◆ **Goal**
Reproduce every line of the entries below, substituting "vernacular name" for "common name" wherever it occurs and leaving all else unchanged.

____ Records to process

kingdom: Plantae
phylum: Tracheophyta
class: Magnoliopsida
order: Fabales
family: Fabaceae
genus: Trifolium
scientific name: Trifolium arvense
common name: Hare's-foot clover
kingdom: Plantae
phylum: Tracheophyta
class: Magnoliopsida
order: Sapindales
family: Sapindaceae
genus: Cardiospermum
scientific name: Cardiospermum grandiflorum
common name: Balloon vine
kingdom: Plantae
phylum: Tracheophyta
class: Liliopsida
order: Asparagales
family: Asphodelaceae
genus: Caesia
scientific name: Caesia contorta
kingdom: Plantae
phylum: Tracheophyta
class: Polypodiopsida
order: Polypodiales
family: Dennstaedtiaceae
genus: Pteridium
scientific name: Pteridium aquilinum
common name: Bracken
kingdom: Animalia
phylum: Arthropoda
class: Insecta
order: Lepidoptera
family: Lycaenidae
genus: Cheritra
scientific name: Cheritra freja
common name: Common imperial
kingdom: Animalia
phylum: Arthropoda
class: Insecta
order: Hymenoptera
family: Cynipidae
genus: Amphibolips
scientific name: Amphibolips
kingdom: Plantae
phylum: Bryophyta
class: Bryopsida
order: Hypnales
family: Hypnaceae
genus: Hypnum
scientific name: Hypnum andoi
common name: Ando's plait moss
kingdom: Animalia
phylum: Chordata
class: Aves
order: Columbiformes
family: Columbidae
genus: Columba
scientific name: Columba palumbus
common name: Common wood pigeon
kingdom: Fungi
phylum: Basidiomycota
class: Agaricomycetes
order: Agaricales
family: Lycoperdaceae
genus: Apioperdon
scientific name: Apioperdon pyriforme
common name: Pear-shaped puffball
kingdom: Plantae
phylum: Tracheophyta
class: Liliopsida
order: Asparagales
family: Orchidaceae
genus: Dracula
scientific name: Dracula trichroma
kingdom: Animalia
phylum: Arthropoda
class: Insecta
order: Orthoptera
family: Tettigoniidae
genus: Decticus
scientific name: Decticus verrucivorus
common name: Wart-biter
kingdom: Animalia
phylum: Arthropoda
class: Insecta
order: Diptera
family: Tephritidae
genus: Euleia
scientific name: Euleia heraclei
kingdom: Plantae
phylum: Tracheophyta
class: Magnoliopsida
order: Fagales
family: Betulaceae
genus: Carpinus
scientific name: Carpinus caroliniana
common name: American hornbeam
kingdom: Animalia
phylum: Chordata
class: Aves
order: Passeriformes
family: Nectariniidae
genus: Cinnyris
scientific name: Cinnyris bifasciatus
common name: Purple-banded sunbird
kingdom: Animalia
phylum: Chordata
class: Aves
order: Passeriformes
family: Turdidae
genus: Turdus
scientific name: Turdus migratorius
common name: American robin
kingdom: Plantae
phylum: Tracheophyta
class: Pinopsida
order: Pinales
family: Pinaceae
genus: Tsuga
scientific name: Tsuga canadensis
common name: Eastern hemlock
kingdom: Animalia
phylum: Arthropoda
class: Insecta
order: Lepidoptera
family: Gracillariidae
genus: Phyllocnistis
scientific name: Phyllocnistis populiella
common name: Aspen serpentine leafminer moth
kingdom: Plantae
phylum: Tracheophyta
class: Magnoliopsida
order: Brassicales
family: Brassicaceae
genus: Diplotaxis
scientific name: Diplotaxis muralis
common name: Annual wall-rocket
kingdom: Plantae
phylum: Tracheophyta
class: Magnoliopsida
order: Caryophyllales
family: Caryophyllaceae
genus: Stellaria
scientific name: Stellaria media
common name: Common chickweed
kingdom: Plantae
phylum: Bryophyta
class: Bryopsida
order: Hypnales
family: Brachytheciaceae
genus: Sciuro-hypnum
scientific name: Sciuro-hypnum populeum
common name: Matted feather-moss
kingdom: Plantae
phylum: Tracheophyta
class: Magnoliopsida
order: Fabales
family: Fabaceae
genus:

________

◆ **Output**
kingdom: Plantae
phylum: Tracheophyta
class: Magnoliopsida
order: Fabales
family: Fabaceae
genus: Trifolium
scientific name: Trifolium arvense
vernacular name: Hare's-foot clover
kingdom: Plantae
phylum: Tracheophyta
class: Magnoliopsida
order: Sapindales
family: Sapindaceae
genus: Cardiospermum
scientific name: Cardiospermum grandiflorum
vernacular name: Balloon vine
kingdom: Plantae
phylum: Tracheophyta
class: Liliopsida
order: Asparagales
family: Asphodelaceae
genus: Caesia
scientific name: Caesia contorta
kingdom: Plantae
phylum: Tracheophyta
class: Polypodiopsida
order: Polypodiales
family: Dennstaedtiaceae
genus: Pteridium
scientific name: Pteridium aquilinum
vernacular name: Bracken
kingdom: Animalia
phylum: Arthropoda
class: Insecta
order: Lepidoptera
family: Lycaenidae
genus: Cheritra
scientific name: Cheritra freja
vernacular name: Common imperial
kingdom: Animalia
phylum: Arthropoda
class: Insecta
order: Hymenoptera
family: Cynipidae
genus: Amphibolips
scientific name: Amphibolips
kingdom: Plantae
phylum: Bryophyta
class: Bryopsida
order: Hypnales
family: Hypnaceae
genus: Hypnum
scientific name: Hypnum andoi
vernacular name: Ando's plait moss
kingdom: Animalia
phylum: Chordata
class: Aves
order: Columbiformes
family: Columbidae
genus: Columba
scientific name: Columba palumbus
vernacular name: Common wood pigeon
kingdom: Fungi
phylum: Basidiomycota
class: Agaricomycetes
order: Agaricales
family: Lycoperdaceae
genus: Apioperdon
scientific name: Apioperdon pyriforme
vernacular name: Pear-shaped puffball
kingdom: Plantae
phylum: Tracheophyta
class: Liliopsida
order: Asparagales
family: Orchidaceae
genus: Dracula
scientific name: Dracula trichroma
kingdom: Animalia
phylum: Arthropoda
class: Insecta
order: Orthoptera
family: Tettigoniidae
genus: Decticus
scientific name: Decticus verrucivorus
vernacular name: Wart-biter
kingdom: Animalia
phylum: Arthropoda
class: Insecta
order: Diptera
family: Tephritidae
genus: Euleia
scientific name: Euleia heraclei
kingdom: Plantae
phylum: Tracheophyta
class: Magnoliopsida
order: Fagales
family: Betulaceae
genus: Carpinus
scientific name: Carpinus caroliniana
vernacular name: American hornbeam
kingdom: Animalia
phylum: Chordata
class: Aves
order: Passeriformes
family: Nectariniidae
genus: Cinnyris
scientific name: Cinnyris bifasciatus
vernacular name: Purple-banded sunbird
kingdom: Animalia
phylum: Chordata
class: Aves
order: Passeriformes
family: Turdidae
genus: Turdus
scientific name: Turdus migratorius
vernacular name: American robin
kingdom: Plantae
phylum: Tracheophyta
class: Pinopsida
order: Pinales
family: Pinaceae
genus: Tsuga
scientific name: Tsuga canadensis
vernacular name: Eastern hemlock
kingdom: Animalia
phylum: Arthropoda
class: Insecta
order: Lepidoptera
family: Gracillariidae
genus: Phyllocnistis
scientific name: Phyllocnistis populiella
vernacular name: Aspen serpentine leafminer moth
kingdom: Plantae
phylum: Tracheophyta
class: Magnoliopsida
order: Brassicales
family: Brassicaceae
genus: Diplotaxis
scientific name: Diplotaxis muralis
vernacular name: Annual wall-rocket
kingdom: Plantae
phylum: Tracheophyta
class: Magnoliopsida
order: Caryophyllales
family: Caryophyllaceae
genus: Stellaria
scientific name: Stellaria media
vernacular name: Common chickweed
kingdom: Plantae
phylum: Bryophyta
class: Bryopsida
order: Hypnales
family: Brachytheciaceae
genus: Sciuro-hypnum
scientific name: Sciuro-hypnum populeum
vernacular name: Matted feather-moss
kingdom: Plantae
phylum: Tracheophyta
class: Magnoliopsida
order: Fabales
family: Fabaceae
genus:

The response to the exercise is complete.